ASSIGNMENT: Copy each line containing the word "para" from the records that follow, please.

GIVEN RECORDS:
————————

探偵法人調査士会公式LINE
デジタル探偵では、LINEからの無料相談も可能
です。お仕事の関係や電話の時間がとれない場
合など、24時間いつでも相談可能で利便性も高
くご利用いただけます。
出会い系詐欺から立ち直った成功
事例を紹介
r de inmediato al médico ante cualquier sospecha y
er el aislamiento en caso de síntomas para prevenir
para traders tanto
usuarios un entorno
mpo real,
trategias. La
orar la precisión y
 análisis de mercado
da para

————————

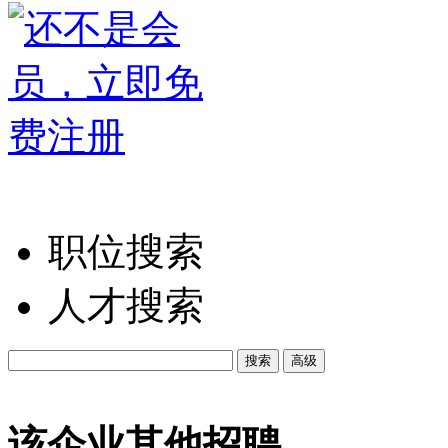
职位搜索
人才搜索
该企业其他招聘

————————

SOLUTION BELOW:
er el aislamiento en caso de síntomas para prevenir
para traders tanto
da para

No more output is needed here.